▶ **Task statement**
Copying task for the records below: reproduce each one exactly and drop the pictures.

-- Opening Marker --

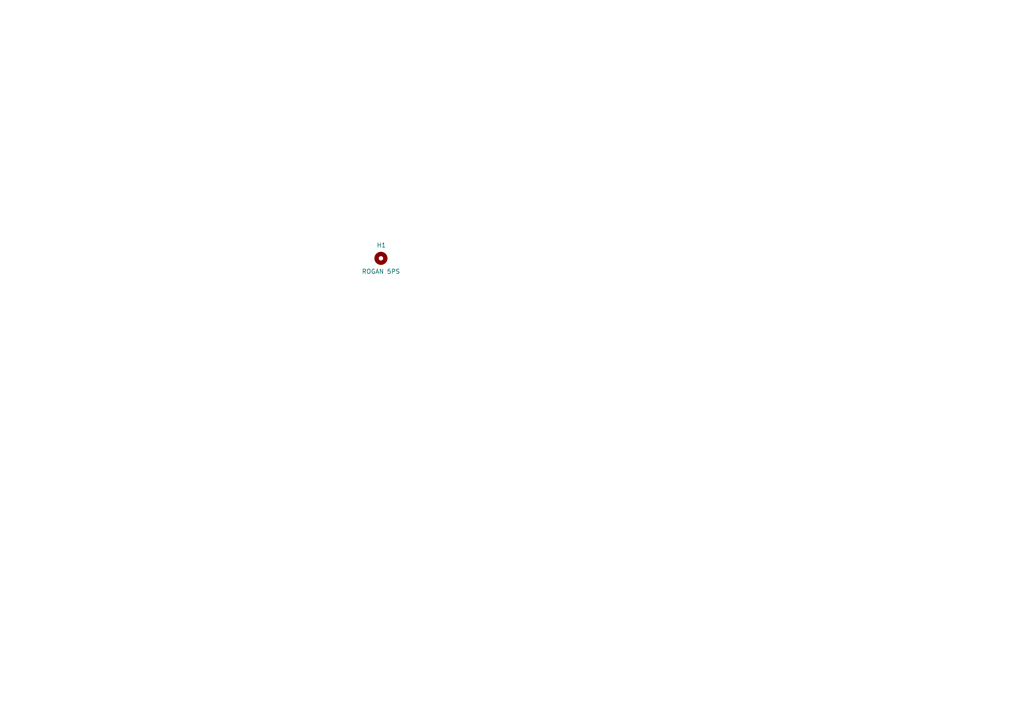
<source format=kicad_sch>
(kicad_sch (version 20211123) (generator eeschema)

  (uuid b880c334-c03b-4bad-bde9-518cc6d27f63)

  (paper "A4")

  


  (symbol (lib_id "Mechanical:MountingHole") (at 110.49 74.93 90) (mirror x) (unit 1)
    (in_bom yes) (on_board yes)
    (uuid 00000000-0000-0000-0000-00005fcae65b)
    (property "Reference" "H1" (id 0) (at 109.22 71.12 90)
      (effects (font (size 1.27 1.27)) (justify right))
    )
    (property "Value" "ROGAN 5PS" (id 1) (at 110.49 78.74 90))
    (property "Footprint" "Empty:Empty" (id 2) (at 110.49 74.93 0)
      (effects (font (size 1.27 1.27)) hide)
    )
    (property "Datasheet" "~" (id 3) (at 110.49 74.93 0)
      (effects (font (size 1.27 1.27)) hide)
    )
    (property "Device" "Knob" (id 4) (at 110.49 74.93 0)
      (effects (font (size 1.27 1.27)) hide)
    )
    (property "Description" "5PS - Larger Pointer (D Shaft) - Rogan PT Plastic Knob" (id 5) (at 110.49 74.93 0)
      (effects (font (size 1.27 1.27)) hide)
    )
    (property "Place" "No" (id 6) (at 110.49 74.93 0)
      (effects (font (size 1.27 1.27)) hide)
    )
    (property "Dist" "Thonk" (id 7) (at 110.49 74.93 0)
      (effects (font (size 1.27 1.27)) hide)
    )
    (property "DistLink" "https://www.thonk.co.uk/shop/make-noise-mutable-style-knobs/" (id 8) (at 110.49 74.93 0)
      (effects (font (size 1.27 1.27)) hide)
    )
  )

  (sheet_instances
    (path "/" (page "1"))
  )

  (symbol_instances
    (path "/00000000-0000-0000-0000-00005fcae65b"
      (reference "H1") (unit 1) (value "ROGAN 5PS") (footprint "Empty:Empty")
    )
  )
)

</source>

-- Closing Marker --

▶ **Answer to the exercise**
<source format=kicad_sch>
(kicad_sch (version 20211123) (generator eeschema)

  (uuid b880c334-c03b-4bad-bde9-518cc6d27f63)

  (paper "A4")

  


  (symbol (lib_id "Mechanical:MountingHole") (at 110.49 74.93 90) (mirror x) (unit 1)
    (in_bom yes) (on_board yes)
    (uuid 00000000-0000-0000-0000-00005fcae65b)
    (property "Reference" "H1" (id 0) (at 109.22 71.12 90)
      (effects (font (size 1.27 1.27)) (justify right))
    )
    (property "Value" "ROGAN 5PS" (id 1) (at 110.49 78.74 90))
    (property "Footprint" "Empty:Empty" (id 2) (at 110.49 74.93 0)
      (effects (font (size 1.27 1.27)) hide)
    )
    (property "Datasheet" "~" (id 3) (at 110.49 74.93 0)
      (effects (font (size 1.27 1.27)) hide)
    )
    (property "Device" "Knob" (id 4) (at 110.49 74.93 0)
      (effects (font (size 1.27 1.27)) hide)
    )
    (property "Description" "5PS - Larger Pointer (D Shaft) - Rogan PT Plastic Knob" (id 5) (at 110.49 74.93 0)
      (effects (font (size 1.27 1.27)) hide)
    )
    (property "Place" "No" (id 6) (at 110.49 74.93 0)
      (effects (font (size 1.27 1.27)) hide)
    )
    (property "Dist" "Thonk" (id 7) (at 110.49 74.93 0)
      (effects (font (size 1.27 1.27)) hide)
    )
    (property "DistLink" "https://www.thonk.co.uk/shop/make-noise-mutable-style-knobs/" (id 8) (at 110.49 74.93 0)
      (effects (font (size 1.27 1.27)) hide)
    )
  )

  (sheet_instances
    (path "/" (page "1"))
  )

  (symbol_instances
    (path "/00000000-0000-0000-0000-00005fcae65b"
      (reference "H1") (unit 1) (value "ROGAN 5PS") (footprint "Empty:Empty")
    )
  )
)

</source>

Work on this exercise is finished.